The national tragedy that was the Civil War began in April of 1860 and did not cease until April of 1865. Every state in the Union committed troops to the fight and became a prelude to the Industrial Age military war machines that dominated the battlefields of Europe. For Chester, New Jersey, however, the first shot on Fort Sumter began a boom time that it had never experienced before or since.
Chester, like most of Northern New Jersey, was blessed with an abundance of iron beneath the soil. As the demand for cannonballs, mortar shells and other weapons of war increased, Chester joined the mines of New Jersey and those in Ohio in arming the Union army.
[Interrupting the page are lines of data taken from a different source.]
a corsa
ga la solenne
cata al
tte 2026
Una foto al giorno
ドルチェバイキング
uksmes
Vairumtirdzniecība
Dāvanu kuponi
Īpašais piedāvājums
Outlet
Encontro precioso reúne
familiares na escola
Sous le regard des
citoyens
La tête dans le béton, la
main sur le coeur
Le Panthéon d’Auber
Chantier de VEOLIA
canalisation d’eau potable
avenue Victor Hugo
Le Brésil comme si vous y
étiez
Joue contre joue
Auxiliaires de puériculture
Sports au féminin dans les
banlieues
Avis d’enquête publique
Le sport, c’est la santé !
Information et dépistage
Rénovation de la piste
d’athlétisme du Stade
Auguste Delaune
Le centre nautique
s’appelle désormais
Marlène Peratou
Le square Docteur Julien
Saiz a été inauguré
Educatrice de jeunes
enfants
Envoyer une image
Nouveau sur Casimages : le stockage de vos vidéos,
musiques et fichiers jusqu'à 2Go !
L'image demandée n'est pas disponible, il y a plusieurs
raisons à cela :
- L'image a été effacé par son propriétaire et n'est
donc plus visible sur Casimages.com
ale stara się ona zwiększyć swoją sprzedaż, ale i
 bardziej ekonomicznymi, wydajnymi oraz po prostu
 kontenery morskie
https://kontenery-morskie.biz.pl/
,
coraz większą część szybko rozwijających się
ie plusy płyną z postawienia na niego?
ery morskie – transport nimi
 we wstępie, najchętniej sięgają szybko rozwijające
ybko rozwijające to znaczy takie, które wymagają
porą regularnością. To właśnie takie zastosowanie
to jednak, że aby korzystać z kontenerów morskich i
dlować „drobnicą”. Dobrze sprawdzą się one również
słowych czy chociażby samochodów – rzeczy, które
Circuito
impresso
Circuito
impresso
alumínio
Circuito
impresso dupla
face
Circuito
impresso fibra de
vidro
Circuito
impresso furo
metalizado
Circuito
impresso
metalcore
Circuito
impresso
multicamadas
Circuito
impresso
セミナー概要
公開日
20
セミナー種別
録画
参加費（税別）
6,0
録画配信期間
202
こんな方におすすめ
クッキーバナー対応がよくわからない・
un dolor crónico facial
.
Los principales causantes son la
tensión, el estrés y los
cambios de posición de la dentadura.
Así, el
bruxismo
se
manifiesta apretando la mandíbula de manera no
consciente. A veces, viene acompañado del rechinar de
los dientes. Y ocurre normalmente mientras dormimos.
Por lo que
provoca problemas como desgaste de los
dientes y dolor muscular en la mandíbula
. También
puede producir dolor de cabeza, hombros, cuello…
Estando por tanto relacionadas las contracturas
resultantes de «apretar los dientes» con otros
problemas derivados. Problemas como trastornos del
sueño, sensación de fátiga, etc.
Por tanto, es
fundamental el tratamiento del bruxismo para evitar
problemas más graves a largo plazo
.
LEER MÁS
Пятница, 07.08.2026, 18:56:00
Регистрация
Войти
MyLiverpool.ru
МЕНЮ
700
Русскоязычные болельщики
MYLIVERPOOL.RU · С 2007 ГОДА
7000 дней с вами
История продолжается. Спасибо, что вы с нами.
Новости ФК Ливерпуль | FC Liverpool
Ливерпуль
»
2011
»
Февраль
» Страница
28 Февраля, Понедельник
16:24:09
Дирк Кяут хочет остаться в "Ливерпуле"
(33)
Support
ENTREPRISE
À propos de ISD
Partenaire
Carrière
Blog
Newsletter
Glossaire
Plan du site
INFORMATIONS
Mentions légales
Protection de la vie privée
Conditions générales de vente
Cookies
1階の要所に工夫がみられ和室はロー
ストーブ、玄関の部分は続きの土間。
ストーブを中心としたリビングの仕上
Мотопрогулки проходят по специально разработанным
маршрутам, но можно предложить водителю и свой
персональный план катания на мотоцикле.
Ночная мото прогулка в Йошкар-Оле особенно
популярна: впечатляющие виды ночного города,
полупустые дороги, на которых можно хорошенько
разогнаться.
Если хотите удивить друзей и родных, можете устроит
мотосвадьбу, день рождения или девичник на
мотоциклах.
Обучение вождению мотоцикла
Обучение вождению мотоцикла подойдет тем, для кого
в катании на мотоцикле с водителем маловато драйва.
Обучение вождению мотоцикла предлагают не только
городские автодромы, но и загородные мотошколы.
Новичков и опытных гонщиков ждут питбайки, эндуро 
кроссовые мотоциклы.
As iron production increased in the mines the small mountain town grew into the vibrant municipality we know today.
This web site will aim to study Chester’s mining industry during the Civil War. We will seek to understand how the development of the mining industry, who worked in the mines and cannonball factories, quantify the amount of ammunition produced by the Chester mines and explore the social aspects of the town during it’s boom times.
New Jersey is not often thought of when the issue of ammunition production during the Civil War is raised. Often the more famous ironworks in Pennsylvania and Ohio come to mind despite Northern New Jersey’s rich mining history. Through careful research and firsthand local knowledge, we can now attempt to establish Chester’s place in this important aspect of US Military History.